Violent encounters  Scientists have uncovered evidence of past violent attacks around the world, but deducing motivation is difficult. Evidence of past violent attacksClockwise from top left: © Cliché Fabian Haack, GDKE Rheinland—Pfalz/Direktion Landesarchäologie—Speyer; Courtesy the Trustees of the British Museum; Univ. of Chicago

At a cave dubbed Ofnet, in Bavaria in 1908, a researcher uncovered two small pits with more than 30 human skulls. Later investigations suggested that someone had intentionally cracked many of the skulls before placing them in the cave (SN: 4/20/91, p. 254). The skulls, which date to about 7,200 years ago, belonged to men and women and to adolescents and children. Some say the findings suggest that violence was an integral part of ancient social behavior.

At a settlement in southern Germany, hundreds of people (skullcaps shown at top left) were butchered and eaten over the course of decades some 7,000 years ago, scientists have proposed (SN: 1/2/10, p. 10). They argue that skeletal markings indicate human bodies were butchered in the same way as animals. Others argue that the findings are consistent with ceremonial reburial practices.

Investigations in Schletz, Austria, beginning in 1983 have revealed the skeletal remains of 67 individuals with multiple traumas. Studies suggest a settlement’s entire population was exterminated about 7,000 years ago. The bodies were left unburied in an oval trench for months.

A fortification ditch at Crow Creek in South Dakota holds the remains of nearly 500 men, women and children. The individuals are believed to represent 60 percent of their village, which dates to 1325. Nearly all of the individuals’ remains, uncovered in 1978, showed signs of trauma and mutilation. Most also revealed evidence of scalping, decapitation and dismemberment.

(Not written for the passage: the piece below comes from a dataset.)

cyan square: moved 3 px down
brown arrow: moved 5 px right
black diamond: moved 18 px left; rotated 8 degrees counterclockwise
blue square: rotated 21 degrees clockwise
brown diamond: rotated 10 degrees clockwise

A burial vault uncovered at Teotihuacán, outside Mexico City, contains the remains of a dozen people, all with their hands tied behind their backs. Ten of the people were decapitated. The remains, which date to roughly 2,000 years ago, were found alongside beads, greenstone earspools and animals, suggesting ritual sacrifice.

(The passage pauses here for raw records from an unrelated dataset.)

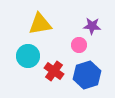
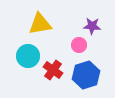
red cross: moved 1 px left, 1 px up
blue hexagon: moved 1 px left
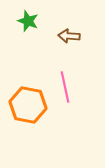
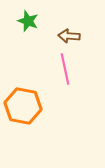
pink line: moved 18 px up
orange hexagon: moved 5 px left, 1 px down
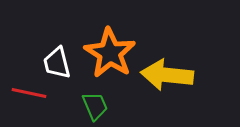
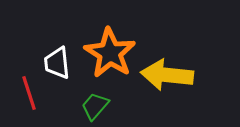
white trapezoid: rotated 8 degrees clockwise
red line: rotated 60 degrees clockwise
green trapezoid: rotated 116 degrees counterclockwise
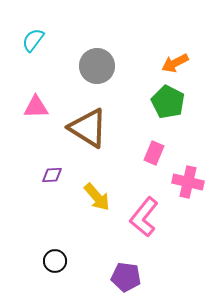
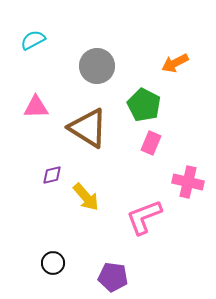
cyan semicircle: rotated 25 degrees clockwise
green pentagon: moved 24 px left, 3 px down
pink rectangle: moved 3 px left, 10 px up
purple diamond: rotated 10 degrees counterclockwise
yellow arrow: moved 11 px left
pink L-shape: rotated 30 degrees clockwise
black circle: moved 2 px left, 2 px down
purple pentagon: moved 13 px left
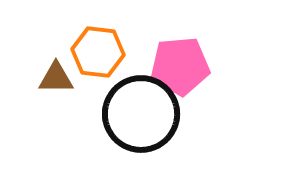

Pulled from a peat bog in England, the Lindow Man (right) suffered blows to the head, a knee to the back and had his throat slit and a cord tied around his neck sometime during the first century. Probably in his 20s when he died, his body was uncovered in the 1980s. Bogs in northwestern Europe have preserved bodies for as long as 10,000 years.

About 30 kilometers from Cuzco, Peru, a team uncovered the remains of seven children who were apparently killed in a sacrificial rite that honored Inca deities (SN: 10/23/10, p. 12). The children were buried beneath a 500- to 600-year-old building. Researchers have not yet determined the cause of death, but accounts written by Spanish conquistadores describe strangulation of sacrificed youngsters.

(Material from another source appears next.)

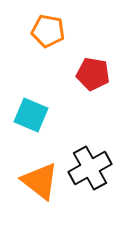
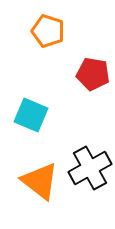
orange pentagon: rotated 8 degrees clockwise
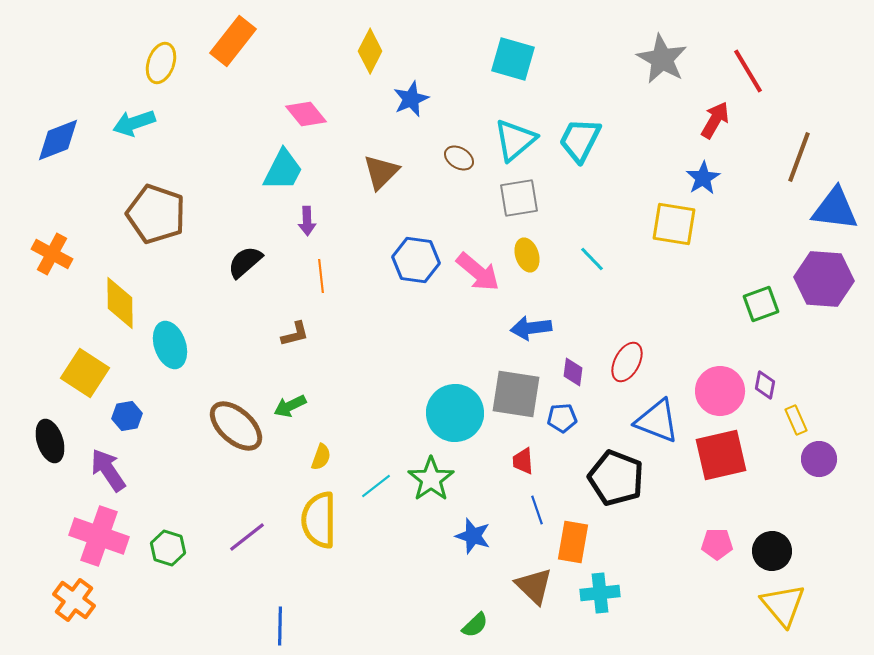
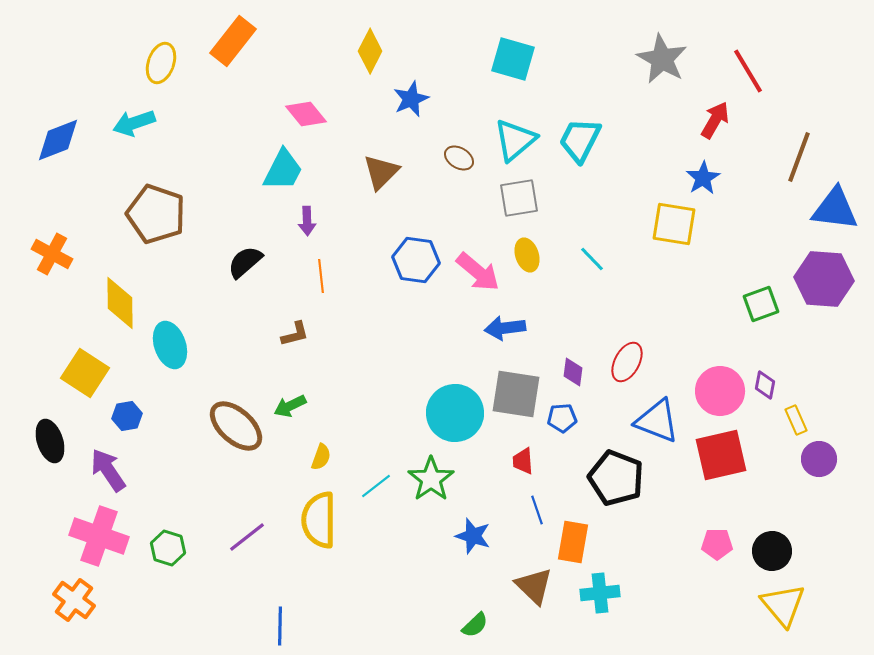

A 5,500-year-old war zone in Syria was unearthed between 1999 and 2001. Researchers found what looked like bullets numbering to 1,200 and about a tenth as many large clay balls (bottom left). A collapsed mud-brick wall suggests heavy bombardment.

Bruce Bower has written about the behavioral sciences for Science News since 1984. He writes about psychology, anthropology, archaeology and mental health issues.